The right hon. Gentleman is not in Order in the remarks he is now making.

MR. STEPHEN CAVE

It is very difficult to discuss this matter without transgressing the strict rules regulating our proceedings. I may, however, add that this letter which has been referred to was tendered to the Committee as evidence, and I understood, and I still understand, that, in common with the rest of the evidence, it was taken down by the reporters who were in the room. It has been said that there was something underhand or mysterious, but I can only say that I do not believe it and that if there has been I know nothing of it. My object in rising was simply to clear myself from any imputation of having acted in a manner unworthy of a Member of this House, or of having, as a Member of the Committee, assented in any way to any course which could be considered irregular.

MR. HORSMAN

Without expressing any opinion as to the merits of this question, I wish to say a word as to the course of our proceedings. A Motion has been carried declaring that a breach of Privilege has been committed. It was open to any Member of the House to object to that Motion. There were various modes of setting it aside. The "Previous Question" might have been moved. For my part, I expected that that would be done.
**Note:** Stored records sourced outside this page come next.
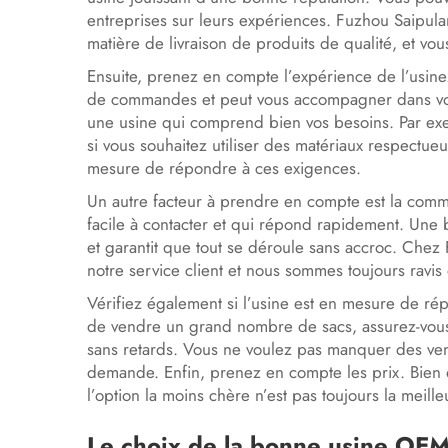
entreprises sur leurs expériences. Fuzhou Saipula
matière de livraison de produits de qualité, et vo
Ensuite, prenez en compte l’expérience de l’usine
de commandes et peut vous accompagner dans vos d
une usine qui comprend bien vos besoins. Par exe
si vous souhaitez utiliser des matériaux respectue
mesure de répondre à ces exigences.
Un autre facteur à prendre en compte est la comm
facile à contacter et qui répond rapidement. Une
et garantit que tout se déroule sans accroc. Che
notre service client et nous sommes toujours ravi
Vérifiez également si l’usine est en mesure de ré
de vendre un grand nombre de sacs, assurez-vous
sans retards. Vous ne voulez pas manquer des vent
demande. Enfin, prenez en compte les prix. Bien 
l’option la moins chère n’est pas toujours la meill
Le choix de la bonne usine OEM 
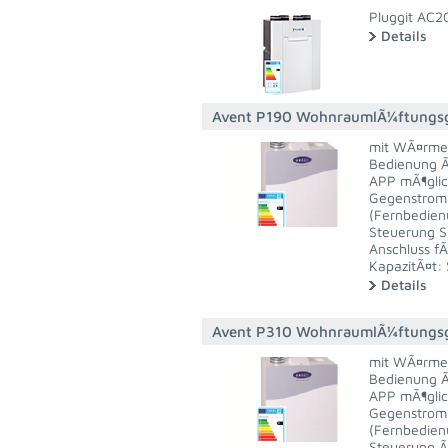
Pluggit AC2
Details
Avent P190 WohnraumlÃ¼ftungs
mit WÃ¤rmer
Bedienung Ã
APP mÃ¶glic
Gegenstrom-
(Fernbedien
Steuerung S
Anschluss f
KapazitÃ¤t:
Details
Avent P310 WohnraumlÃ¼ftungs
mit WÃ¤rmer
Bedienung Ã
APP mÃ¶glic
Gegenstrom-
(Fernbedien
Steuerung Ã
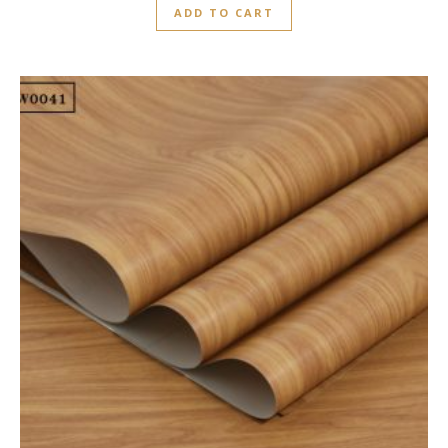
ADD TO CART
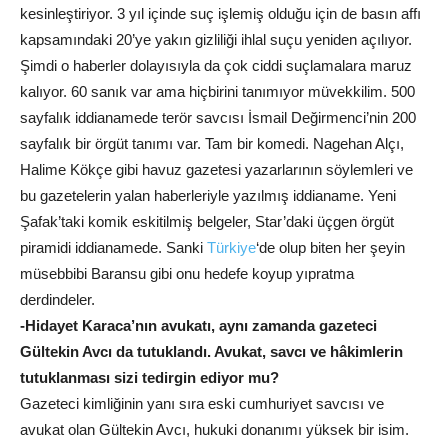
kesinleştiriyor. 3 yıl içinde suç işlemiş olduğu için de basın affı
kapsamındaki 20’ye yakın gizliliği ihlal suçu yeniden açılıyor.
Şimdi o haberler dolayısıyla da çok ciddi suçlamalara maruz
kalıyor. 60 sanık var ama hiçbirini tanımıyor müvekkilim. 500
sayfalık iddianamede terör savcısı İsmail Değirmenci’nin 200
sayfalık bir örgüt tanımı var. Tam bir komedi. Nagehan Alçı,
Halime Kökçe gibi havuz gazetesi yazarlarının söylemleri ve
bu gazetelerin yalan haberleriyle yazılmış iddianame. Yeni
Şafak’taki komik eskitilmiş belgeler, Star’daki üçgen örgüt
piramidi iddianamede. Sanki
Türkiye
‘de olup biten her şeyin
müsebbibi Baransu gibi onu hedefe koyup yıpratma
derdindeler.
-Hidayet Karaca’nın avukatı, aynı zamanda gazeteci
Gültekin Avcı da tutuklandı. Avukat, savcı ve hâkimlerin
tutuklanması sizi tedirgin ediyor mu?
Gazeteci kimliğinin yanı sıra eski cumhuriyet savcısı ve
avukat olan Gültekin Avcı, hukuki donanımı yüksek bir isim.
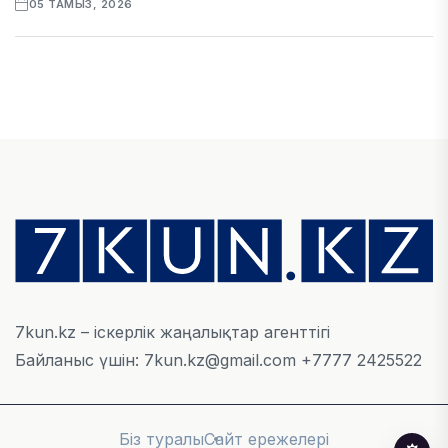
05 ТАМЫЗ, 2026
ҚАРЖЫ
БЖЗҚ-дағы зейнетақы жинақтары 28,09 трлн
теңгеге жетті
05 ТАМЫЗ, 2026
ҚАРЖЫ
Отбасы банктің қолдауымен 1,5 жыл ішінде 40
мыңға жуық отбасы қоныс тойын тойлады
05 ТАМЫЗ, 2026
7kun.kz – іскерлік жаңалықтар агенттігі
Байланыс үшін: 7kun.kz@gmail.com +7777 2425522
БИЗНЕС
Freedom Travel іссапар ұйымдастыратын ЖИ
агентін іске қосты
Біз туралы
Сайт ережелері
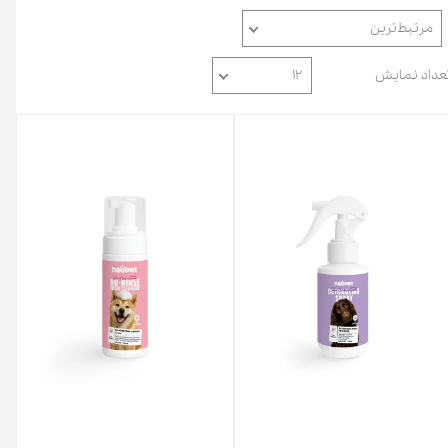
مرتبط‌ترین
عداد نمایش
۱۲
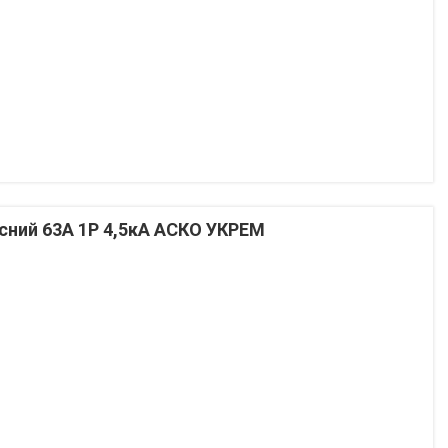
ний 63А 1P 4,5кА АСКО УКРЕМ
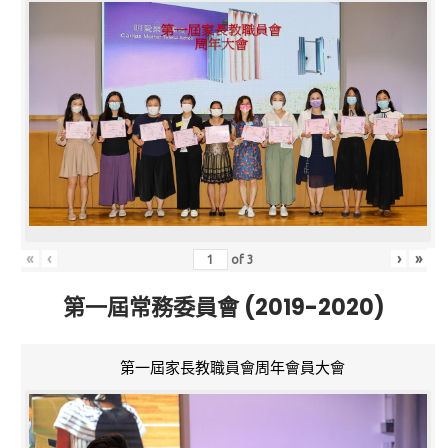
«
‹
›
»
of
3
第一屆常務委員會 (2019-2020)
第一屆家長教職員會周年會員大會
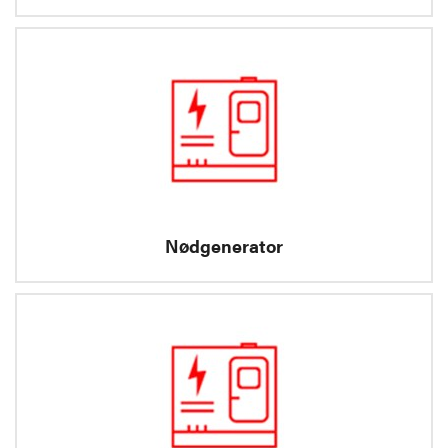
Nødgenerator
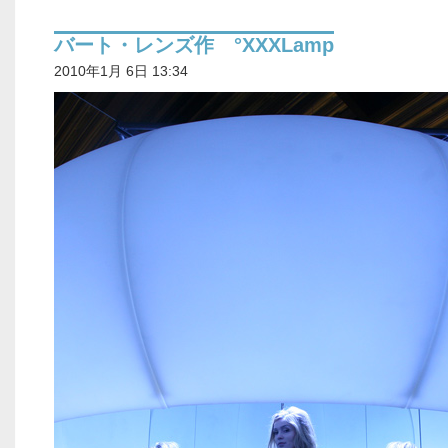
バート・レンズ作 °XXXLamp
2010年1月 6日 13:34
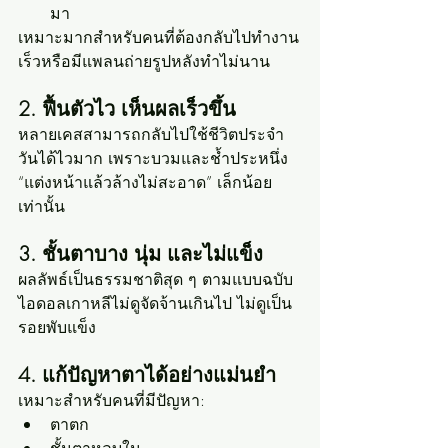
มา
เหมาะมากสำหรับคนที่ต้องกลับไปทำงาน
เร็วหรือมีแพลนถ่ายรูปหลังทำไม่นาน
2. ฟื้นตัวไว เห็นผลเร็วขึ้น
หลายเคสสามารถกลับไปใช้ชีวิตประจำ
วันได้ไวมาก เพราะบวมและช้ำประหนึ่ง 
“แต่งหน้าแล้วล้างไม่สะอาด” เล็กน้อย
เท่านั้น
3. ชั้นตาบาง นุ่ม และไม่แข็ง
ผลลัพธ์เป็นธรรมชาติสุด ๆ ตามแบบฉบับ
ไอดอลเกาหลีไม่ดูจัดจ้านเกินไป ไม่ดูเป็น
รอยพับแข็ง
4. แก้ปัญหาตาได้อย่างแม่นยำ
เหมาะสำหรับคนที่มีปัญหา:
ตาตก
It was not done, and the House unanimously agreed to the Motion that there has been a breach of Privilege. By that decision the House has either gone too far or not far enough. There is no precedent for voting that a breach of Privilege has been committed and not following that up by calling the person who has committed the breach of Privilege to the Bar. Every Member must have known that if the first Motion passed unanimously it was only a matter of course that the second should pass unanimously. ["No!"] I regret very much that these printers should be called to the Bar; but, however much I may regret, it is too late now to object to it, and therefore, having voted for the first Motion, I must vote also for the present Motion.

Question put.

The House divided:—Ayes 204; Noes 153: Majority 51.

Motion made, and Question proposed, That Mr. William King-Hales, the printer of 'The Daily News' newspaper, do attend at the Bar of this House on Friday next, at half-past Four o'clock."—(Mr. Charles Lewis.)

MR. RATHBONE

Before we proceed to decide this question I wish to call the attention of the House to the fact that the Prime Minister in addressing the House, as I understood him, distinctly stated that if the information could be obtained in any other way he should not counsel the hon. Member for Londonderry to divide 'the House. He has now received that information from an authority which he must consider undoubted—from a Member of his own Ministry. I should like to know on what grounds he still thinks it necessary to call the printers to the Bar of this House.

Question put.

The House divided:—Ayes 199; Noes 155: Majority 44.